> Directive
Starting with the line that contains "1. Z poziomu CLI PostgreSQL" and stopping after the line that contains "5. Zebranie plików statycznych", copy the entries below exactly. Include nothing else.

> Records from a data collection

>>

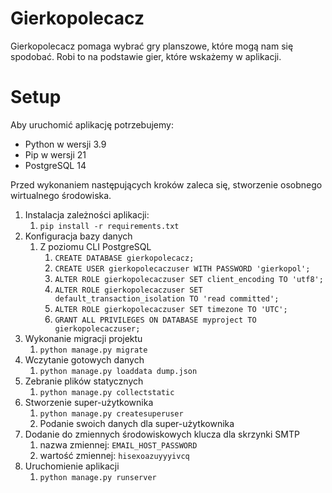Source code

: # Gierkopolecacz

Gierkopolecacz pomaga wybrać gry planszowe, które mogą nam się spodobać.
Robi to na podstawie gier, które wskażemy w aplikacji.

# Setup
Aby uruchomić aplikację potrzebujemy:
 - Python w wersji 3.9
 - Pip w wersji 21
 - PostgreSQL 14

Przed wykonaniem następujących kroków zaleca się, stworzenie osobnego wirtualnego środowiska.
1. Instalacja zależności aplikacji:
   1. `pip install -r requirements.txt`
2. Konfiguracja bazy danych
   1. Z poziomu CLI PostgreSQL
      1. `CREATE DATABASE gierkopolecacz;`
      2. `CREATE USER gierkopolecaczuser WITH PASSWORD 'gierkopol';`
      3. `ALTER ROLE gierkopolecaczuser SET client_encoding TO 'utf8';`
      4. `ALTER ROLE gierkopolecaczuser SET default_transaction_isolation TO 'read committed';`
      5. `ALTER ROLE gierkopolecaczuser SET timezone TO 'UTC';`
      6. `GRANT ALL PRIVILEGES ON DATABASE myproject TO gierkopolecaczuser;`
3. Wykonanie migracji projektu
   1. `python manage.py migrate`
4. Wczytanie gotowych danych
   1. `python manage.py loaddata dump.json`
5. Zebranie plików statycznych
   1. `python manage.py collectstatic`
6. Stworzenie super-użytkownika
   1. `python manage.py createsuperuser`
   2. Podanie swoich danych dla super-użytkownika
7. Dodanie do zmiennych środowiskowych klucza dla skrzynki SMTP
   1. nazwa zmiennej: `EMAIL_HOST_PASSWORD`
   2. wartość zmiennej: `hisexoazuyyyivcq`
8. Uruchomienie aplikacji
   1. `python manage.py runserver`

<<

> Problem solution
   1. Z poziomu CLI PostgreSQL
      1. `CREATE DATABASE gierkopolecacz;`
      2. `CREATE USER gierkopolecaczuser WITH PASSWORD 'gierkopol';`
      3. `ALTER ROLE gierkopolecaczuser SET client_encoding TO 'utf8';`
      4. `ALTER ROLE gierkopolecaczuser SET default_transaction_isolation TO 'read committed';`
      5. `ALTER ROLE gierkopolecaczuser SET timezone TO 'UTC';`
      6. `GRANT ALL PRIVILEGES ON DATABASE myproject TO gierkopolecaczuser;`
3. Wykonanie migracji projektu
   1. `python manage.py migrate`
4. Wczytanie gotowych danych
   1. `python manage.py loaddata dump.json`
5. Zebranie plików statycznych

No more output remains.